Graveyard, Portraine, Co. Dublin
Co. Dublin |
Burial Grounds
At Portraine, on the northern fringe of County Dublin, a small rectangular graveyard continues to receive the dead of the surrounding community, as it has done for centuries.
What makes it quietly arresting is not its size, roughly fifty metres long and twenty-five wide, but the fact that people are still being buried inside the roofless shell of a medieval church. The interior walls, open to the sky, have simply become part of the burial ground itself, the distinction between building and graveyard dissolved by time and continued use.
The church ruin at the centre of the site carries the archaeological reference DU008-031001-, indicating its formal recognition as a medieval structure, though the graveyard surrounding it continued in use well beyond that period, with memorials from the eighteenth, nineteenth, and twentieth centuries arranged on an east-west alignment around the remains. That orientation is standard in Christian burial practice, the graves following the same axis as the church.

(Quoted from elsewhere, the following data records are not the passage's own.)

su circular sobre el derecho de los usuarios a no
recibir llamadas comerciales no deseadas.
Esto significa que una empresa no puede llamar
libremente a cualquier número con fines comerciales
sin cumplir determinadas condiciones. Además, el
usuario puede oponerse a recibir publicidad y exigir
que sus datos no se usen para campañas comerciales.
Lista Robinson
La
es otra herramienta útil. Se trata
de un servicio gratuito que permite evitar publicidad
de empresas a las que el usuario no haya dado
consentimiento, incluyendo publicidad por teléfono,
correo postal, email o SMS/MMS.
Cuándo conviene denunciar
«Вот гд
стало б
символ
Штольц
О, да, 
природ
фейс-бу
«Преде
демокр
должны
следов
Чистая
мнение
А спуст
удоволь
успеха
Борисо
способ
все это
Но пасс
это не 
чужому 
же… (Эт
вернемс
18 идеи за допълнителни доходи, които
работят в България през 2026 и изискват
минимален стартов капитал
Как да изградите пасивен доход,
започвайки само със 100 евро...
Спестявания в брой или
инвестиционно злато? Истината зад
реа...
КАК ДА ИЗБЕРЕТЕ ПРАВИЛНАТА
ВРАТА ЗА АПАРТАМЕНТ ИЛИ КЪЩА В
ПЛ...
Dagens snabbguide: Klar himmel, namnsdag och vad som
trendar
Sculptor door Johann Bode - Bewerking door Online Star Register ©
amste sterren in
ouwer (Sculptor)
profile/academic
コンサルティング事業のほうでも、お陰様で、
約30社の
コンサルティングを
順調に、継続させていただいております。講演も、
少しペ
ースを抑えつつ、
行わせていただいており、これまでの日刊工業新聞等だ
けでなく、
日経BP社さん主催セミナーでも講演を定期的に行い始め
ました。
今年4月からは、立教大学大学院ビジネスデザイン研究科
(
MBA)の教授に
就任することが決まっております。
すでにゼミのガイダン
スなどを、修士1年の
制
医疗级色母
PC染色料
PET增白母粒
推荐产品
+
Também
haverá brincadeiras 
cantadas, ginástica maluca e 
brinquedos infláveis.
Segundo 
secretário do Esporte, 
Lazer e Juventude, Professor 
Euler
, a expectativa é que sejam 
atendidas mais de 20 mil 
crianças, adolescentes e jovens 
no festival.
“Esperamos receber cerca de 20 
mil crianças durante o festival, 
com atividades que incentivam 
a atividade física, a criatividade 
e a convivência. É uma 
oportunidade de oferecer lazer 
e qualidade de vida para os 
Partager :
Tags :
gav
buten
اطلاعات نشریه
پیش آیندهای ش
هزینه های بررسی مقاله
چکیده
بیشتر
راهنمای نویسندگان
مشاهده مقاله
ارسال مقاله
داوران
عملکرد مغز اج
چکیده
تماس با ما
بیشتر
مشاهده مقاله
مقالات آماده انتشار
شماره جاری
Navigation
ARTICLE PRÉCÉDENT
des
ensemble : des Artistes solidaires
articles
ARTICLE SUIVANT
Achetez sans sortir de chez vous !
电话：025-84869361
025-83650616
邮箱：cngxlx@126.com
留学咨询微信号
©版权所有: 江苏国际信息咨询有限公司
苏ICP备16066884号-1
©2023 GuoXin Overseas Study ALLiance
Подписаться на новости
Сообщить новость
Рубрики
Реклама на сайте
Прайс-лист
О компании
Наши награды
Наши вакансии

When groundwork was carried out ahead of the installation of lighting and ducting, an archaeological test excavation by Hagen in 2002 revealed considerably more beneath the surface than anyone might have expected from such a modest enclosure. Disarticulated human bone came up, along with medieval and post-medieval pottery, a fragment of worked flint, and three distinct archaeological deposits, two of which contained shell. A section of limestone wall, also running east-west, was uncovered as well. The shell deposits in particular suggest the site has a layered history of activity that predates the visible grave memorials by a considerable margin.
The graveyard sits north of the road through Portraine village and looks out over the Dublin coastline and across to Lambay Island, the large privately held island that dominates this stretch of the Irish Sea. The grave memorials run in rows around the church walls and are accessible to anyone visiting, given that the site remains an active burial ground. Worked flint recovered during the 2002 excavation hints that human presence here may extend back further still, beyond the medieval church, though the surface gives little away.